[Action item]
Set each entry down verbatim, omitting images.

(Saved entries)
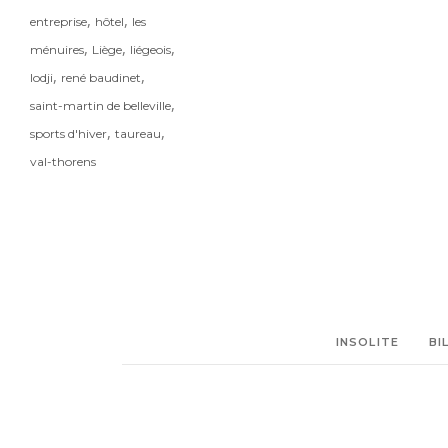
,
,
entreprise
hôtel
les
,
,
,
ménuires
Liège
liégeois
,
,
lodji
rené baudinet
,
saint-martin de belleville
,
,
sports d'hiver
taureau
val-thorens
INSOLITE
BI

[Response]
,
,
entreprise
hôtel
les
,
,
,
ménuires
Liège
liégeois
,
,
lodji
rené baudinet
,
saint-martin de belleville
,
,
sports d'hiver
taureau
val-thorens
INSOLITE
BI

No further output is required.